2. Ha bisogno di costruire identità straordinarie

Alla fragilità, se non al crollo, dei grandi sistemi di pensiero consegue per l’individuo ipermoderno l’impossibilità di sentirsi cristiano, musulmano, europeo, italiano… Il mondo ipermoderno è privo di grandi identità fisse, con norme o pratiche stabili e prevedibili. Gli individui si trovano dunque ad affrontare nuove esigenze di significato, sicurezza e appartenenza. Da soli, hanno bisogno di creare la propria identità, costruendola attivamente.
3. È ossessionato da ciò che è spettacolare

Gli individui ipermoderni sono attratti dalle rappresentazioni grandiose e fantastiche della realtà. Di fronte a una moltitudine di opzioni, di scenari e fantasie instabili, l’individuo ipermoderno può essere attratto solo da rappresentazioni spettacolari. Il consumo esperienziale alimenta le narrazioni dell’identità che vengono rese vivide da immagini spettacolari, condivise e ricondivise sui social senza confini.

Come possono essere utili queste intuizioni per chi si occupa di comunicazione?

Per coinvolgere il proprio pubblico chiave, l’urgenza sembrerebbe quella di elaborare immagini spettacolari. In realtà, insistendo sulla motivazione del pubblico ipermoderno, Danesh indica come centrale l’esigenza di creare la propria identità.

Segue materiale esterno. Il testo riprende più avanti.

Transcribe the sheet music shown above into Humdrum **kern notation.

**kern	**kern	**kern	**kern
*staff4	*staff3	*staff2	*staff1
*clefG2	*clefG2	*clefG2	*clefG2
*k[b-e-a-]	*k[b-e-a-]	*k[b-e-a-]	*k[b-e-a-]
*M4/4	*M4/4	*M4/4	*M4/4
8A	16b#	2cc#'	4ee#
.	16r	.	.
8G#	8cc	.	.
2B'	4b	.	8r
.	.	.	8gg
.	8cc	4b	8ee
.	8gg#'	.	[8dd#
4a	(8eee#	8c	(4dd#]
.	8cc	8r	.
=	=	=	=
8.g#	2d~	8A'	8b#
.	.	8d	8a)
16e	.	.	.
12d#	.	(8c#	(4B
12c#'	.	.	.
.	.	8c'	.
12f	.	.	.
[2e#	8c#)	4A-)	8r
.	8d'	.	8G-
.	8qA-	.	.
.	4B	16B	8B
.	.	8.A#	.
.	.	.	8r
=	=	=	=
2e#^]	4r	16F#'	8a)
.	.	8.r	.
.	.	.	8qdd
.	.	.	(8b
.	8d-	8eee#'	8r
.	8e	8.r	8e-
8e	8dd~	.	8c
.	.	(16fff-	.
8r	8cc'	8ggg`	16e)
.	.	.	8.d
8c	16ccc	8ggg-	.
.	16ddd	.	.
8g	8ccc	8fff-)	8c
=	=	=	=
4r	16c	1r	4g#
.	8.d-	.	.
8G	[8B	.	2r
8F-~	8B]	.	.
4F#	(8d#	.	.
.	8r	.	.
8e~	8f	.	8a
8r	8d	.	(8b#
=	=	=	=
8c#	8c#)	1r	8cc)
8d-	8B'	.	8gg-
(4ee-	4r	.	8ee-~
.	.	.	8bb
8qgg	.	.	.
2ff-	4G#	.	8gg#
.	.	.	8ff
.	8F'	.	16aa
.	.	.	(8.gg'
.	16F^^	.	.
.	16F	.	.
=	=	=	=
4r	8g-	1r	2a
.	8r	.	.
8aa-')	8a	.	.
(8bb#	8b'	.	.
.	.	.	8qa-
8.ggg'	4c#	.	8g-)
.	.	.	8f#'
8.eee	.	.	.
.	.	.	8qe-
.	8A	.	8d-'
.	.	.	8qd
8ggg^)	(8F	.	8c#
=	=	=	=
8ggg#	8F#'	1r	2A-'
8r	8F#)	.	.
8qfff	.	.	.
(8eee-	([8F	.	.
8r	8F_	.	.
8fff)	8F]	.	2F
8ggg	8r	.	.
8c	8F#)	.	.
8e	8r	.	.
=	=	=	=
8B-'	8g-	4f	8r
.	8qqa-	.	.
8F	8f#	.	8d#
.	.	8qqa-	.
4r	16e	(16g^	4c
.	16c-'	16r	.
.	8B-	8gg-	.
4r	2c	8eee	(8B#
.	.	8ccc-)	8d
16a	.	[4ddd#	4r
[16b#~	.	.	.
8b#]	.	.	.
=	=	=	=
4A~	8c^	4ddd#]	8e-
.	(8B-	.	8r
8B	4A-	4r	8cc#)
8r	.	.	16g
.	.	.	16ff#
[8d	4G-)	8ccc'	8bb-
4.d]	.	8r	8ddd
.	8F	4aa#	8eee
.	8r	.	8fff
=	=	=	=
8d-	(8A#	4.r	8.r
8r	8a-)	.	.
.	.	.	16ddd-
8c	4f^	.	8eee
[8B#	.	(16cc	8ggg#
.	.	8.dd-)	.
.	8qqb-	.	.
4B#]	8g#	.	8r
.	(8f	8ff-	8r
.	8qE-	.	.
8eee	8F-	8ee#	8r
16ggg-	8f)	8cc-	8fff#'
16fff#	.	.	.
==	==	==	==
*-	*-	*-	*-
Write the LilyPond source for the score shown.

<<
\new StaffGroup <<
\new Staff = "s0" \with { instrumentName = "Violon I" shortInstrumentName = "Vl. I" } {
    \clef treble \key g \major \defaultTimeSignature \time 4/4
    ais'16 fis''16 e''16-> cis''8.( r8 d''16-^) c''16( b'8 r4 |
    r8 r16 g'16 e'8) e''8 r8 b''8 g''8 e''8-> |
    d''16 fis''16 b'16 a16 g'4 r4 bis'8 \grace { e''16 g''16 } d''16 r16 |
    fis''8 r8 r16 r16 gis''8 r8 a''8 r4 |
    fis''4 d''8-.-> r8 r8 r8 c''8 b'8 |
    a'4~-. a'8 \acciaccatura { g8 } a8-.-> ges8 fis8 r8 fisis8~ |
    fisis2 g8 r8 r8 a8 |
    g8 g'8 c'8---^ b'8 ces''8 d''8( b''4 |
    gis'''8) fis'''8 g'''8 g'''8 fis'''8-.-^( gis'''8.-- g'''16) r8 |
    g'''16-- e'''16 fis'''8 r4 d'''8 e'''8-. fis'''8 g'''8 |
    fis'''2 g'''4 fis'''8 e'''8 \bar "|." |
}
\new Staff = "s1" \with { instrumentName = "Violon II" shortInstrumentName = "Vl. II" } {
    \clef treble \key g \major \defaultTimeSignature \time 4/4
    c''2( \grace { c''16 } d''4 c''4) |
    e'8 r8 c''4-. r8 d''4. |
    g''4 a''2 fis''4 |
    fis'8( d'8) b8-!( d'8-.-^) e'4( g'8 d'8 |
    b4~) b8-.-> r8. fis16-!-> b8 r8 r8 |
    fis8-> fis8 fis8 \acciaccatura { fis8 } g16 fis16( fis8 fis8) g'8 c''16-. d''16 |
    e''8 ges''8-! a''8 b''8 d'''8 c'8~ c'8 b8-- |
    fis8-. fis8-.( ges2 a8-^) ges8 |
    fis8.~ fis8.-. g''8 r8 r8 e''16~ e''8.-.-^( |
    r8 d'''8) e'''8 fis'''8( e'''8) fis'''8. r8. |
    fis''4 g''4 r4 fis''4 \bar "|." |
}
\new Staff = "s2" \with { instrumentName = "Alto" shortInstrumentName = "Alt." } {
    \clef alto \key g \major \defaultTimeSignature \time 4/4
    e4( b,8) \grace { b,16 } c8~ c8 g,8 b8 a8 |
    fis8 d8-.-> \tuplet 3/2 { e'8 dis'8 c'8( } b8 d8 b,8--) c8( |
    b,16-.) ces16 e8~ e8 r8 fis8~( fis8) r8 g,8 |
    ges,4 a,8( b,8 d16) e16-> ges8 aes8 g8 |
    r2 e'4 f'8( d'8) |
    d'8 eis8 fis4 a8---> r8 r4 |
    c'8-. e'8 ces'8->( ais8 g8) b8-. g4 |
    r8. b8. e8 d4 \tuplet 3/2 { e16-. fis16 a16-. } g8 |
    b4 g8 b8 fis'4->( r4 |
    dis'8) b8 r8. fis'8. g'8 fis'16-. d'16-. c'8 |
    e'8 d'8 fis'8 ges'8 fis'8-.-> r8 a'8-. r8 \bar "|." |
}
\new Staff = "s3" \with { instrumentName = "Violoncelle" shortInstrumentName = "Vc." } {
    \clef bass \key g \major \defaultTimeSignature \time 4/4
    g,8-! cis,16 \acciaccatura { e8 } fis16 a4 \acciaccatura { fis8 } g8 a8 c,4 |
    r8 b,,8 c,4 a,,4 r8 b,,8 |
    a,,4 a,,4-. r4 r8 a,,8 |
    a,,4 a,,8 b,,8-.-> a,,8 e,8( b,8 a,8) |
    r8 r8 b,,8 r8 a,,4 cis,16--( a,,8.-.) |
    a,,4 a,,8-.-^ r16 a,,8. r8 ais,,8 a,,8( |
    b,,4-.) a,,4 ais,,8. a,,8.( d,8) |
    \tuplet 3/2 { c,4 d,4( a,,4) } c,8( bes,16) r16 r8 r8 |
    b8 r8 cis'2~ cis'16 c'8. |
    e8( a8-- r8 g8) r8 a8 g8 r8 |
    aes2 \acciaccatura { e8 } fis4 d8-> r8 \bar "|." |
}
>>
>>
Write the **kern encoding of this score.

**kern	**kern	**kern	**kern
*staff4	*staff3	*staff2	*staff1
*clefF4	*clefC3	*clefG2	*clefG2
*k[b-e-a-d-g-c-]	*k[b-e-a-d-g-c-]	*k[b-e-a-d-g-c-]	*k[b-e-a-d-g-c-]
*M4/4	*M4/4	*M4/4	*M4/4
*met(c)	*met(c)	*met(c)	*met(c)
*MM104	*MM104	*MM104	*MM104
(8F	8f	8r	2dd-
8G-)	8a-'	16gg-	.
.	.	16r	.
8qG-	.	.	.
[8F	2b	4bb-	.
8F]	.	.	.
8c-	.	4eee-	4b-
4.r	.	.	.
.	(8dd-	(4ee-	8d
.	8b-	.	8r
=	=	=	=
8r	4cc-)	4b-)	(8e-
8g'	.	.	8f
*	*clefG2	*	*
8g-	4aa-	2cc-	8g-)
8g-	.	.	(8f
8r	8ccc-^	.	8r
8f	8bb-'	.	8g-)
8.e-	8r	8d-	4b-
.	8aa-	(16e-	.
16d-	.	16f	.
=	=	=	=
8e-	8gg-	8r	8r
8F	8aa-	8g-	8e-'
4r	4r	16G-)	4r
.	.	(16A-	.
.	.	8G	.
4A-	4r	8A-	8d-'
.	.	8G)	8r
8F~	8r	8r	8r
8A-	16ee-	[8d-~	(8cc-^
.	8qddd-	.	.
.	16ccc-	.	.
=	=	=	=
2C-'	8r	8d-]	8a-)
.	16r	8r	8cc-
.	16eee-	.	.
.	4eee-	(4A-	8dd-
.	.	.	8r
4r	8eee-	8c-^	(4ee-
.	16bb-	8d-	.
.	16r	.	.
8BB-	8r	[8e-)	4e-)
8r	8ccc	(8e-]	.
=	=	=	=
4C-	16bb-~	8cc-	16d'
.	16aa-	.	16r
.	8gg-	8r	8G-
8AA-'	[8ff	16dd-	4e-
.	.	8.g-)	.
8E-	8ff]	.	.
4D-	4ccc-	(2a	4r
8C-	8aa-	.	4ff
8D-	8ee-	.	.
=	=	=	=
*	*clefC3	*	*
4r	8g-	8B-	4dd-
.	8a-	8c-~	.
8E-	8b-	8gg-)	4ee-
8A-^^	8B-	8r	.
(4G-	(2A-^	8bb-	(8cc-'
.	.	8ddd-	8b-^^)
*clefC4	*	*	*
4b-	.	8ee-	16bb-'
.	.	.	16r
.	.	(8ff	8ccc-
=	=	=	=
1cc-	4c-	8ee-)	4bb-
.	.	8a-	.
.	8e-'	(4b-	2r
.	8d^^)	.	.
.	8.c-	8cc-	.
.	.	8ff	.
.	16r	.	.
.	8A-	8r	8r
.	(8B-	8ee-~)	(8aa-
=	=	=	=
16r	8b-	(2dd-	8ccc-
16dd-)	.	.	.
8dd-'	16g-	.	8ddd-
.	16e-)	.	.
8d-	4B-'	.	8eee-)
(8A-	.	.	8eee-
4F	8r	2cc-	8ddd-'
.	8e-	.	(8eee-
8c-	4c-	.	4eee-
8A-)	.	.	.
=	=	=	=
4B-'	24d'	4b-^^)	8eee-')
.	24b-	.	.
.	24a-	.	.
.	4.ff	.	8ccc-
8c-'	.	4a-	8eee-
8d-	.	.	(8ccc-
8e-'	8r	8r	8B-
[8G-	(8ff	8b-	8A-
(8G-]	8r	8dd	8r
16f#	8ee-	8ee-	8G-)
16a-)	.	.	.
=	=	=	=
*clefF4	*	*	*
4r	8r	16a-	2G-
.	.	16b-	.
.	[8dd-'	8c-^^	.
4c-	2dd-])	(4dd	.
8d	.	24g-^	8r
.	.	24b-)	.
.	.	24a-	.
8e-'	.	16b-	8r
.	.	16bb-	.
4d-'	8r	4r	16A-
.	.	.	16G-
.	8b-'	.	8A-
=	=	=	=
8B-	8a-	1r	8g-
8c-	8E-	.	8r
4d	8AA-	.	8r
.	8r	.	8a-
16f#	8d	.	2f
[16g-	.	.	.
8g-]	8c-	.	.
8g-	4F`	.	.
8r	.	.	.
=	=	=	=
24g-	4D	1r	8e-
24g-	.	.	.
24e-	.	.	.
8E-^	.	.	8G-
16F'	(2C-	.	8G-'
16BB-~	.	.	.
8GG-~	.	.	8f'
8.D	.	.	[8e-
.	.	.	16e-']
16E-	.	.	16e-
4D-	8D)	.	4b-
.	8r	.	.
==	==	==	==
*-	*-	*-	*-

Realizzare immagini spettacolari non sarebbe dunque sufficiente per l’impresa che vuole comunicare con il pubblico ipermoderno. Occorre innanzitutto rispondere alla domanda: chi siamo? Cosa rappresentiamo? L’identità dell’organizzazione dovrebbe così risultare dall’insieme di caratteristiche centrali, distintive e durature.
Come dovrebbero essere comunicate queste caratteristiche? Umanizzandole, rendendole messaggio di singoli retori (dal CEO, ai quadri, all’influencer). L’organizzazione dovrebbe dunque identificarsi nelle voci di chi la compone, una complessità di voci, coerenti con le caratteristiche centrali. Ecco perché, oggi più che mai, è importante metterci la faccia: i valori dell’impresa possono diventare, in modo più diretto, immediato e coinvolgente, un motivo di identificazione per il pubblico. Resta assodato che, prima di comunicare questi valori, occorre averli o, perlomeno, provare a cercarli.